Appeals court upholds jail sentence

By: 
Larry Limpf

A 30-month jail term for a Lake Township woman who violated conditions of her community control sentence has been upheld by the Ohio Sixth District Court of Appeals.
Gina Brandt had appealed a decision by Wood County Common Pleas Court where she had pled guilty in March 2017 to trespassing in a habitation, a fourth degree felony; petty theft, a first degree misdemeanor, and grand theft of a firearm, a third degree felony.
The charges stemmed from the November 2015 break-in at a township residence and theft of a television and gaming system and the August 2016 theft of a 9 millimeter handgun.
In June 2017, Brandt was sentenced to three years of community control with conditions including substance abuse treatment and mental health counseling.
Between June 2018 and June 2020, prosecutors filed three times to have Brandt’s community control revoked due to her violating terms, including failure to report to her probation officer three times, testing positive for cocaine, and failure to submit to a toxicology screen.
After the first violation, her community control was extended by one year; after the second violation the court continued her community control but added a requirement she complete the Correctional Treatment Facility program, including not consuming alcohol or illegal substances and not frequenting establishments serving alcohol. The jail term was imposed after the third violation.
In her appeal, Brandt argued her prison sentence was contrary to law because the court didn’t give proper weight to mitigating factors under state law, including her on-going compliance with the court’s “substantial” orders, her history of abuse and mental health issues, and her “transformation” from her initial 2017 sentencing to her willingness to enter inpatient treatment.
Those factors demonstrate the court’s sentence doesn’t comport with the purposes of felony sentencing as set in state law, her appeal said.

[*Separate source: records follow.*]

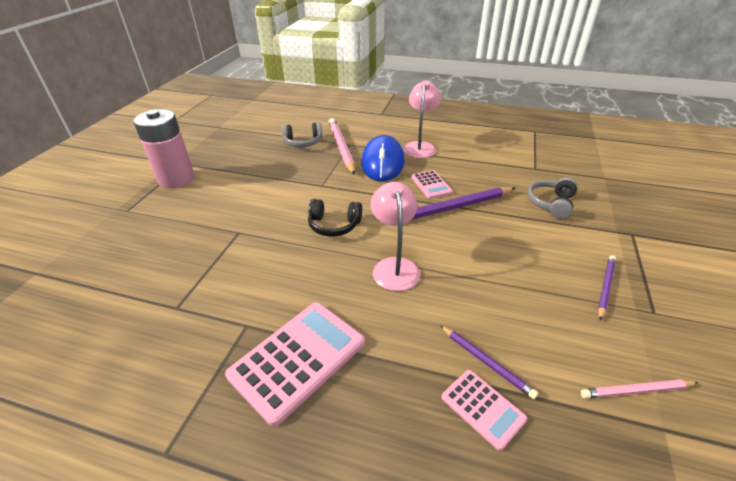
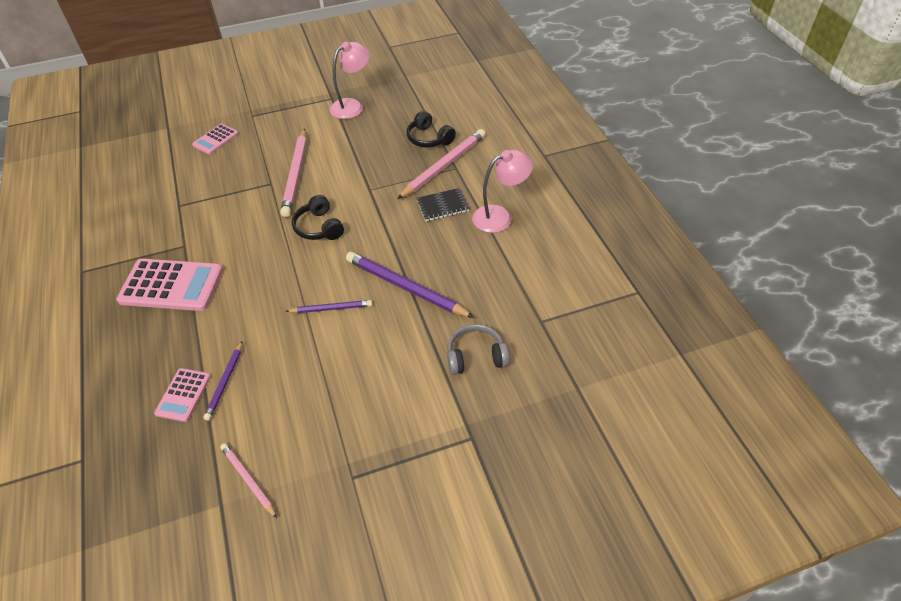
camera: 55 degrees right, 10 degrees up
(176, 179) = (308, 109): pink battery -> none
(249, 214) = (296, 174): none -> pink pencil
(303, 142) = (429, 138): grey headphones -> black headphones
(383, 162) = (442, 206): blue mouse -> black notebook
(394, 266) = (293, 287): pink lamp -> pink lamp (352, 106)
(431, 185) = (432, 256): pink calculator -> pink calculator (215, 139)
(605, 287) = (364, 434): purple pencil -> purple pencil (331, 308)

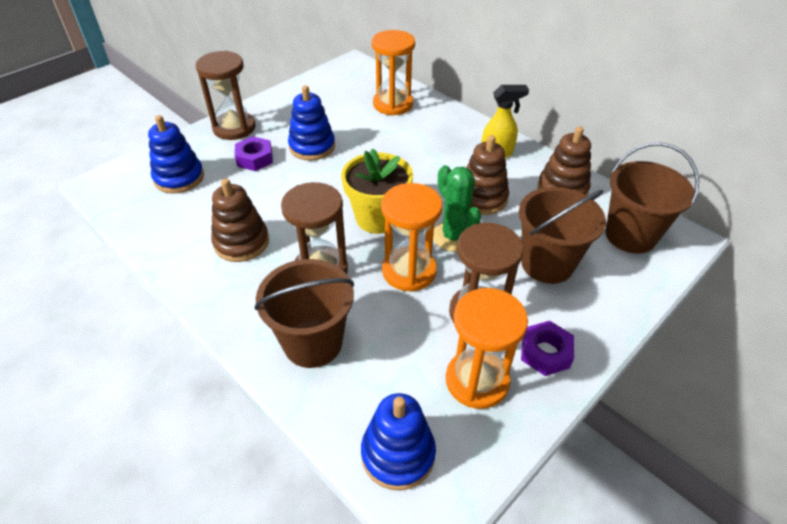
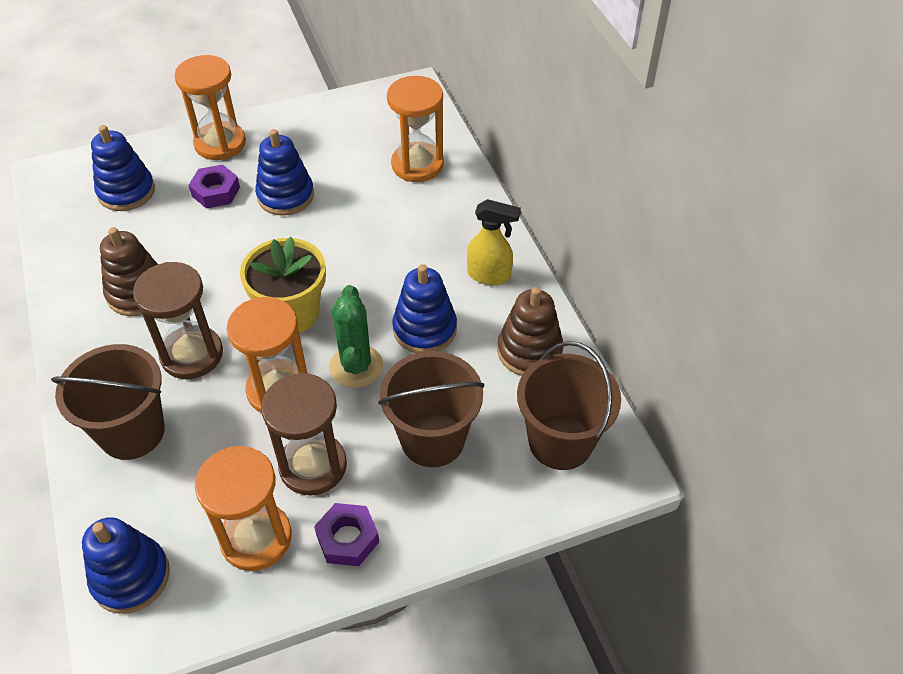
camera: 25 degrees right, 5 degrees up
(234, 128) = (220, 143): brown hourglass -> orange hourglass
(482, 198) = (425, 329): brown stacking toy -> blue stacking toy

But the appeals court disagreed. Citing a recent Ohio Supreme Court case, the court said the relevant section of state law requires trial courts to consider factors identified in specific sections of state law when imposing sentences, but the law doesn’t permit an appellate court to “independently weigh the evidence in the record and substitute its judgment for that of the trial court…”
“Simply put, this court’s function is to make certain that the sentence imposed is a product of the consideration of the required statutes and is within the statutory sentencing range,” the appeals court wrote.